Un bug che impedisce a società e aziende di tutto il mondo di affacciarsi su nuovi mercati e provoca, secondo alcune stime, mancati guadagni per miliardi di dollari. A rimetterci, però, non sono solamente le attività produttive, ma anche normali cittadini. Un fix permetterebbe a circa 17 milioni di nuovi utenti che parlano russo, arabo, cinese, vietnamita e indù di accedere immediatamente alla Rete. Una stima fatta dal cosiddetto Universal accetpance steering group, che si batte all'interno dell'ICANN affinché si metta finalmente fine a questa sorta di "ostracismo digitale".

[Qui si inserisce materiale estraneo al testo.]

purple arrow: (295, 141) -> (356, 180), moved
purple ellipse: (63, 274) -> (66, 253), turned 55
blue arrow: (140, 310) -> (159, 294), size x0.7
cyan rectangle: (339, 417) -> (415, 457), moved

Una stima piuttosto prudenziale, però. Una correzione in questo senso del sistema TLD, infatti, spalancherebbe le porte del web a una moltitudine di persone – qualcuno stima addirittura un miliardo – attualmente tagliate fuori perché incapaci di leggere e parlare una lingua differente dalla loro lingua madre. Lo Steering Group, di cui fanno parte big del mondo dell'informatica e del web come Microsoft e GoDaddy, si è fatto quindi portavoce di un movimento che sarebbe anche in grado di ribaltare gli attuali equilibri su cui si regge il web.

Questione di ASCII

Più che la correzione di un bug, i tecnici dell'ICANN dovrebbero occuparsi dell'integrazione di un nuovo sistema di gestione dei caratteri. Attualmente, infatti, il riconoscimento dei caratteri dei Top-level Domain è basato sull'ASCII, acronimo di American Standard Code for Information Interchange, un set di caratteri composto in gran parte da lettere dell'alfabeto latino. Accade così che, digitando una URL con estensione in giapponese (ma anche indù, arabo o vietnamita, per fare altri tre esempi), il server web o email non riesca a decifrare i caratteri digitati e, non riconoscendo la richiesta, finirebbe per rispedirla indietro al mittente. Alcuni test condotti dai tecnici dello steering group hanno riscontrato che solo il 20% dei messaggi di posta elettronica indirizzati a TDL non latini viene effettivamente ricevuta, mentre il restante 80% torna indietro al mittente.

Passaggio all'Unicode

 

Unicode

 

La soluzione, almeno da un punto di vista teorico, è estremamente semplice. I tecnici ICANN dovrebbero sostituire l'ASCII con l'Unicode, un set di caratteri molto più ampio e comprensivo anche di alfabeti non latini (oltre agli immancabili emoji). Nella realtà dei fatti, però, questo intervento costerebbe svariati milioni di dollari (se non diverse decine di milioni) e al momento non sembra essere una priorità nell'agenda dell'ente che gestisce i TLD. Un errore di valutazione, secondo i membri dello Universal acceptance steering group, secondo i quali i vantaggi economici del cambio da ASCII a Unicode sarebbero di gran lunga superiori alle spese preventivate.